(begin)

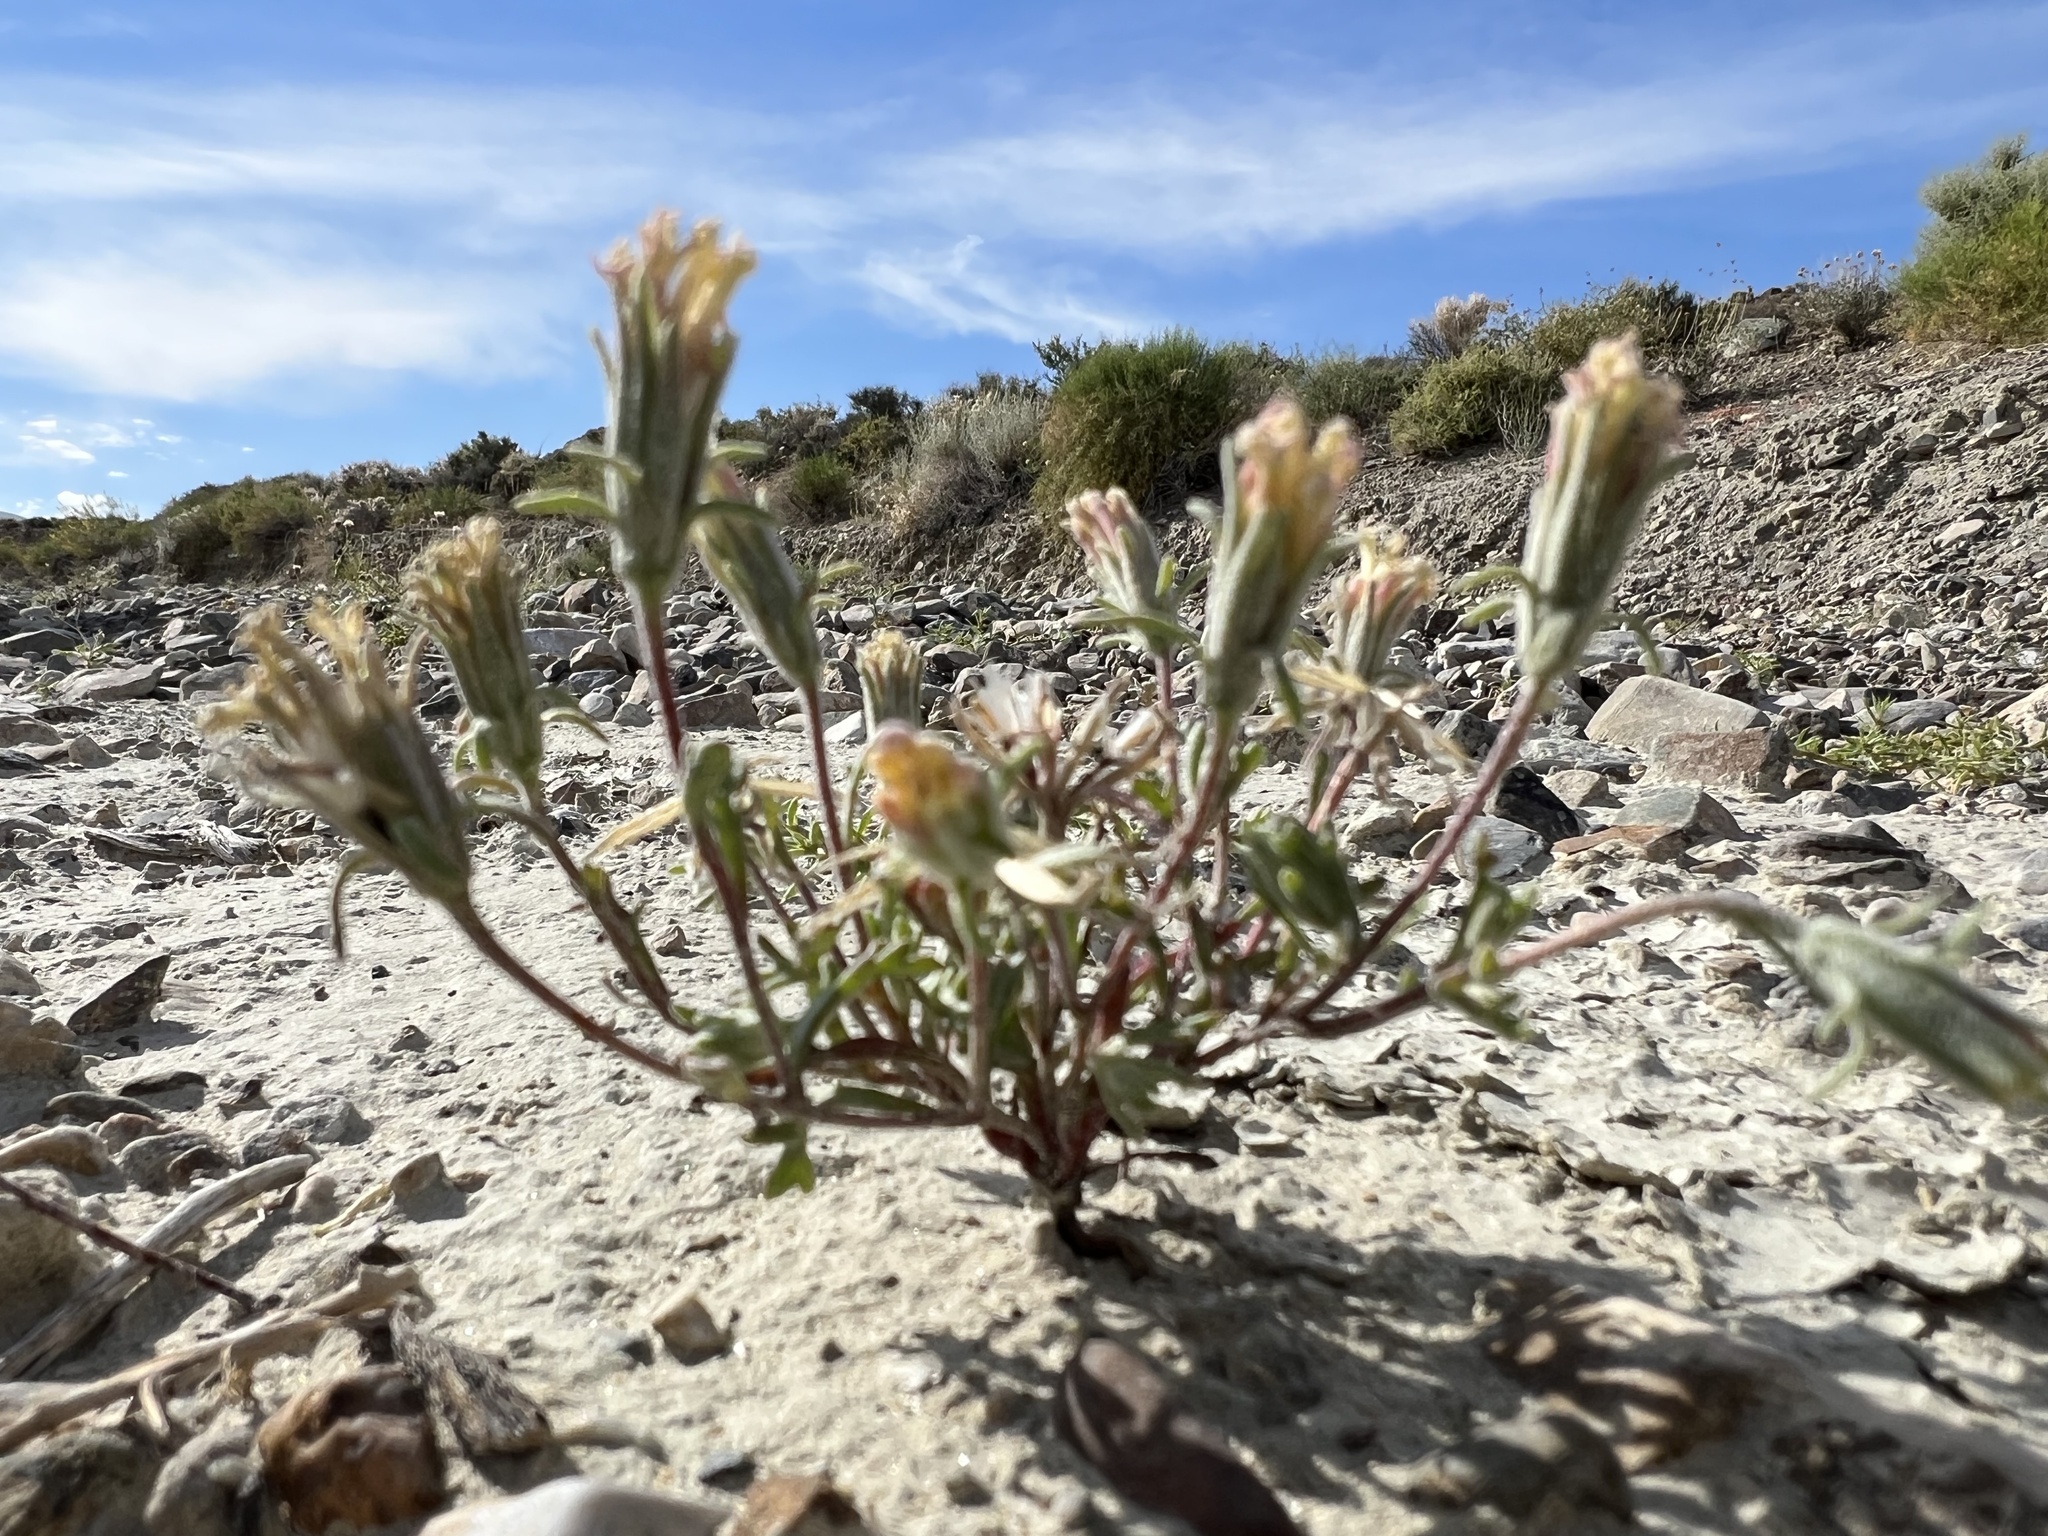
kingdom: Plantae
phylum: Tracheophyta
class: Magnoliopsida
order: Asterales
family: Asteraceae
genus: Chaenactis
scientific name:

(end)

Copy the data above word for word, leaving out the pictures.

### Completed exercise
kingdom: Plantae
phylum: Tracheophyta
class: Magnoliopsida
order: Asterales
family: Asteraceae
genus: Chaenactis
scientific name:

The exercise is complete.